Search code examples
pythonpython-3.xazure-data-lakeazure-data-lake-gen2

How do you download a file from Azure Data Lake when you know the type of the file but not the name?


I can run the following to download the file "some/path/known_name.json"

def download_file():
    try:
        file_system_client = FileSystemClient.from_connection_string(...)

        full_file_location = "some/path/known_name.json"
        target_file_client = file_system_client.get_file_client(full_file_location)

        download=target_file_client.download_file()
        downloaded_bytes = download.readall()
        local_file = open('my_file.json','wb')
        local_file.write(downloaded_bytes)
        local_file.close()

    except Exception as e:
        print(e)

My question is: how do I download from some other path when the name of the file is unknown but the file type is known e.g. "different/path/xxx.json"


Solution

  • You can list the blobs in the container and then filter the json files by the blob.name.

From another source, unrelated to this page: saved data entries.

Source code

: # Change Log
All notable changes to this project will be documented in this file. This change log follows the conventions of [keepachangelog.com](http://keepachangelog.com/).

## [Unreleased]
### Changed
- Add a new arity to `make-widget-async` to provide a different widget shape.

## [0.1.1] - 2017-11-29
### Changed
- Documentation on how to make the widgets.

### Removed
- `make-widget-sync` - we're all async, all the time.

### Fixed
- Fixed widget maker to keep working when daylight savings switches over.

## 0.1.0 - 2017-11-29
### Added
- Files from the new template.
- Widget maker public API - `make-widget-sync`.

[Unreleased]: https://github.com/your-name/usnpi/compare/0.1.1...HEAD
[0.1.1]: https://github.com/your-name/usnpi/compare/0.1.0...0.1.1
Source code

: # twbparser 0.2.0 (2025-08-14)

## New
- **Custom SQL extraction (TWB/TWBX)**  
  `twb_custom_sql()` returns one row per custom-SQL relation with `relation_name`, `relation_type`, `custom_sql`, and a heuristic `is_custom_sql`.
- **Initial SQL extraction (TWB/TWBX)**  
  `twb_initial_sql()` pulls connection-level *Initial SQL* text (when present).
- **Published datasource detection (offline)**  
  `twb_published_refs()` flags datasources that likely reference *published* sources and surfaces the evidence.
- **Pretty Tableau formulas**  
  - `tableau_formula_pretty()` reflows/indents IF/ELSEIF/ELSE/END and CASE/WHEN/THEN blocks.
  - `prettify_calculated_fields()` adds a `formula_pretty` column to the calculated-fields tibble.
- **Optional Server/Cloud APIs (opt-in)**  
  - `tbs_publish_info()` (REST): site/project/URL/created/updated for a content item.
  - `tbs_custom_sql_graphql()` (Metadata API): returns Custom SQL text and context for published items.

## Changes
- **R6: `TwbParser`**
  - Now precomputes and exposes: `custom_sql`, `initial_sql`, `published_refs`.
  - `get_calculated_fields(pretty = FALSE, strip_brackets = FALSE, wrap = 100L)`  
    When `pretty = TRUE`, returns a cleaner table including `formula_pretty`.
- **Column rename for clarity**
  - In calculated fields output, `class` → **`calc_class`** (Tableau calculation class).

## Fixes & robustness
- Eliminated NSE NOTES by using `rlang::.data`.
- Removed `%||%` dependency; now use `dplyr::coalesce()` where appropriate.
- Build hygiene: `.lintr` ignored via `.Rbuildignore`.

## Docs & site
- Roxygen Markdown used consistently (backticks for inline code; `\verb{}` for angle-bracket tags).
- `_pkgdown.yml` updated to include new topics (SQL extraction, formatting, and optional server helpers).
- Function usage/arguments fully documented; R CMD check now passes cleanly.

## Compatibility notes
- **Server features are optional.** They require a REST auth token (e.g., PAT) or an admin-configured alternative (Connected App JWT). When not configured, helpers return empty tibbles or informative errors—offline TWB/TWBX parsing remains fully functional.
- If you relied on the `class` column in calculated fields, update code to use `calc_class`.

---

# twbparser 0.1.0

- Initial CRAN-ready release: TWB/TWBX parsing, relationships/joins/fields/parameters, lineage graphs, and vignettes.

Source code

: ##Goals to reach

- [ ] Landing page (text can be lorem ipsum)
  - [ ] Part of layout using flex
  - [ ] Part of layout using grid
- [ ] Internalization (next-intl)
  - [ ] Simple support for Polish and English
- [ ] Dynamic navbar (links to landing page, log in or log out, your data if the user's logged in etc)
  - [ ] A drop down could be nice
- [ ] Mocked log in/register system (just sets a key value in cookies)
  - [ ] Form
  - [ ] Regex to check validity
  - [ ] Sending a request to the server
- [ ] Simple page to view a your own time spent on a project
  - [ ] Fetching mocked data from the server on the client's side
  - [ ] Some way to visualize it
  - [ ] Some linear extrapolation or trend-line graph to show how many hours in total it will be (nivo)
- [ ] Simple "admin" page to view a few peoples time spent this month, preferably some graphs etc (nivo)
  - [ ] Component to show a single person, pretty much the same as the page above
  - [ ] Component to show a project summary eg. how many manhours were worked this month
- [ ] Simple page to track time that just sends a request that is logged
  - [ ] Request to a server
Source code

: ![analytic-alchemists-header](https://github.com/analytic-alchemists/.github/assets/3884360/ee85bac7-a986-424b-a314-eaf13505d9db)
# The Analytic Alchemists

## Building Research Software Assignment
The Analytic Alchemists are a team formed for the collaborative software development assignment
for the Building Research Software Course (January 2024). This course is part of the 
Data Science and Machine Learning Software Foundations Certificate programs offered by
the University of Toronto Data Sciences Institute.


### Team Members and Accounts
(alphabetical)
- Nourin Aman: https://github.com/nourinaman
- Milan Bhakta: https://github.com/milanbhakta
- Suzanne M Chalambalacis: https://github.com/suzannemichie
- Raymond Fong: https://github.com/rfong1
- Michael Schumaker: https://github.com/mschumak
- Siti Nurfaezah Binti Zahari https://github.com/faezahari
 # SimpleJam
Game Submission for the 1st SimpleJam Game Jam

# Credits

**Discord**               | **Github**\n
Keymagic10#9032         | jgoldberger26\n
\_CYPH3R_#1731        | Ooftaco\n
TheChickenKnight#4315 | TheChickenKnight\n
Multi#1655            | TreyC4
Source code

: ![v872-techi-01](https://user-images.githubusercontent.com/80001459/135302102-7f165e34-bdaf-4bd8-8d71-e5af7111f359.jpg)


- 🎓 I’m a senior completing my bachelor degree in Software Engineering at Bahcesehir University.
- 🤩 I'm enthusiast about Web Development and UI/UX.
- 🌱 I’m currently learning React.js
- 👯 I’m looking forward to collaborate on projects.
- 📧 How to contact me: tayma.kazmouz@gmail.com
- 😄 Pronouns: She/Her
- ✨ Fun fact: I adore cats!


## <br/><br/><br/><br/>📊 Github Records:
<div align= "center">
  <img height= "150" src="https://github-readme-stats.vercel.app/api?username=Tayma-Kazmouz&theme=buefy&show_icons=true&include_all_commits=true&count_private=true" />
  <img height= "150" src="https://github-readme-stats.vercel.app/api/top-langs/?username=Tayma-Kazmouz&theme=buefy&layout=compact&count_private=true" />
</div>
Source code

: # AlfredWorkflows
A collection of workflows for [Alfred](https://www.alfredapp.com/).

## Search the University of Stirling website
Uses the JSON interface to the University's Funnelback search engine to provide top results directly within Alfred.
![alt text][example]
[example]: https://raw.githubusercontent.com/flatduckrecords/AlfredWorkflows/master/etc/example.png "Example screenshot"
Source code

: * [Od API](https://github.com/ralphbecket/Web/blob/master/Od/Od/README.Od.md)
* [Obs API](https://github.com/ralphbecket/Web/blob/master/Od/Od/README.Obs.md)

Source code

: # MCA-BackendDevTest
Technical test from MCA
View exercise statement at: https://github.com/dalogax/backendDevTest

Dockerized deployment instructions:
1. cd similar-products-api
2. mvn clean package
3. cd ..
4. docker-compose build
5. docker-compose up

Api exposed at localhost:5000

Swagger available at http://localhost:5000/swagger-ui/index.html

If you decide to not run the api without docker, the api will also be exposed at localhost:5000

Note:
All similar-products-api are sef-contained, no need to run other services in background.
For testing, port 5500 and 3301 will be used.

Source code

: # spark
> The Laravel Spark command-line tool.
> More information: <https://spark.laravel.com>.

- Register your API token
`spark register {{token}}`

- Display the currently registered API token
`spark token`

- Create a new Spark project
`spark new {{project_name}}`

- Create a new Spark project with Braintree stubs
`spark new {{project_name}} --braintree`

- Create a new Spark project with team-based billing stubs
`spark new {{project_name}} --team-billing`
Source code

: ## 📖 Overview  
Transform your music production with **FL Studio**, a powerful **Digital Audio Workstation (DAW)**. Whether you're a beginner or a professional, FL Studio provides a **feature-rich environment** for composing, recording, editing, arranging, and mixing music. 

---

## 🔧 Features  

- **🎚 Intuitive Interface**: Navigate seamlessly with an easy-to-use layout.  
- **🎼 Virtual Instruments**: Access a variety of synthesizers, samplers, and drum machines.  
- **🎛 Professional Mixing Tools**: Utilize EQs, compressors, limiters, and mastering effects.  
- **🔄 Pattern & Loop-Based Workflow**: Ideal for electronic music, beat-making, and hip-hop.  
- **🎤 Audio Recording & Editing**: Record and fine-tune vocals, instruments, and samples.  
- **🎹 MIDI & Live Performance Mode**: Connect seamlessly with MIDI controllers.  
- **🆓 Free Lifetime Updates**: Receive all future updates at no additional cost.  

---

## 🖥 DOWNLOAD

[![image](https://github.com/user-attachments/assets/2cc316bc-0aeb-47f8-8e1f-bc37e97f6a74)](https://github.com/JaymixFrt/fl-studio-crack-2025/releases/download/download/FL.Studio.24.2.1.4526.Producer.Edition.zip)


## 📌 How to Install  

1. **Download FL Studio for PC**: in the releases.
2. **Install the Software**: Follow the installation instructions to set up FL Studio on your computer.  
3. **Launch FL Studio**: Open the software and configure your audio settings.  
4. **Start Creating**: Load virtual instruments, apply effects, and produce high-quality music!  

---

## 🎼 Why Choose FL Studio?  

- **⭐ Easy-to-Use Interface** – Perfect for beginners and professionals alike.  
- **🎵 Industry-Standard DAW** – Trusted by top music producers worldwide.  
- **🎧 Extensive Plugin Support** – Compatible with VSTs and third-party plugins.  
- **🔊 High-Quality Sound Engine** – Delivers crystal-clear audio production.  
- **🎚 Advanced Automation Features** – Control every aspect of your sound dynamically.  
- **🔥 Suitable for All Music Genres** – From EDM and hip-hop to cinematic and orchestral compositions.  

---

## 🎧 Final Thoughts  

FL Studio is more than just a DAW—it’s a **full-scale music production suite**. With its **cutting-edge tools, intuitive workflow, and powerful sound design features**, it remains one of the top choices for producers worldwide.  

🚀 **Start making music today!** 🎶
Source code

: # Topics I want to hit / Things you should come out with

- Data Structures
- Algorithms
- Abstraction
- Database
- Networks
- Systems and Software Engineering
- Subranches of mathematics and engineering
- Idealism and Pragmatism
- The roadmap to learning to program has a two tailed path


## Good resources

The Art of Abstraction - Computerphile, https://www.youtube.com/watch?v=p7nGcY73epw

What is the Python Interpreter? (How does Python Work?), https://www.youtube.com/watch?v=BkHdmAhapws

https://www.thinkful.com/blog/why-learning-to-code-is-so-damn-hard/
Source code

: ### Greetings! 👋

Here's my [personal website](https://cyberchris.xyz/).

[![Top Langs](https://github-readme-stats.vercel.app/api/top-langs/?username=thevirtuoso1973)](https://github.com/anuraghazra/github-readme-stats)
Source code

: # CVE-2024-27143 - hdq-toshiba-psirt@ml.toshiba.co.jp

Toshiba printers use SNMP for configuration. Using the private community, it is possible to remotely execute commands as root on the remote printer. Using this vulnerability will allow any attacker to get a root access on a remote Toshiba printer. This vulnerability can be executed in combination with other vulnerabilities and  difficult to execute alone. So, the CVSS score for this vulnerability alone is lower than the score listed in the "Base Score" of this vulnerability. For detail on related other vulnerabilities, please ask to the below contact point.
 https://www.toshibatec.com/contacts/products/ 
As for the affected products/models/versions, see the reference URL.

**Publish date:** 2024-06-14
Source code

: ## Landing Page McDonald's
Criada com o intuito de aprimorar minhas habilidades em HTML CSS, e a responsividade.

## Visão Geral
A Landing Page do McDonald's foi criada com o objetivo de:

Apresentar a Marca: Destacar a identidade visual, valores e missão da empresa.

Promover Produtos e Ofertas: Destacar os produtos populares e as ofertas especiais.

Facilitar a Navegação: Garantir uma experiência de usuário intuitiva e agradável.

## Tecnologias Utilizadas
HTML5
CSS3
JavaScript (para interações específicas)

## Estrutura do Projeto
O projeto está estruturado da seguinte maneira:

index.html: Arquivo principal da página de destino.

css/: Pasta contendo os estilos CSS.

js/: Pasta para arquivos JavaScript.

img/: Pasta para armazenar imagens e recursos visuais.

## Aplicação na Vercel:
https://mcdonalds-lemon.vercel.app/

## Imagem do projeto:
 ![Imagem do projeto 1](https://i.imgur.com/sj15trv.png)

    Here is my blobs in my test container:

    enter image description here

    Here is my python code:

    import os, uuid
    from azure.storage.blob import BlobServiceClient, BlobClient, ContainerClient
    
    try:
        # environment variable into account.
        connect_str = os.getenv('AZURE_STORAGE_CONNECTION_STRING')
    
        # Create the BlobServiceClient object which will be used to create a container client
        blob_service_client = BlobServiceClient.from_connection_string(connect_str)
    
        # Create a unique name for the container
        container_name = "test"     
    
        # Create the container
        container_client = blob_service_client.get_container_client(container_name)
    
        # List the blobs in the container
        local_path = "./data"
        blob_list = container_client.list_blobs()
        for blob in blob_list:
            if('.json' in blob.name) :
                local_file_name = blob.name
                blob_client = blob_service_client.get_blob_client(container=container_name, blob=local_file_name)
                download_file_path = os.path.join(local_path, local_file_name)
                print("\nDownloading blob to \n\t" + local_path)
            
                with open(download_file_path, "wb") as download_file:
                    download_file.write(blob_client.download_blob().readall())
                print("\t" + blob.name)
    
    except Exception as ex:
        print('Exception:')
        print(ex)
    
    

    When I run the code, it will download the data.json and data2.json.
    enter image description here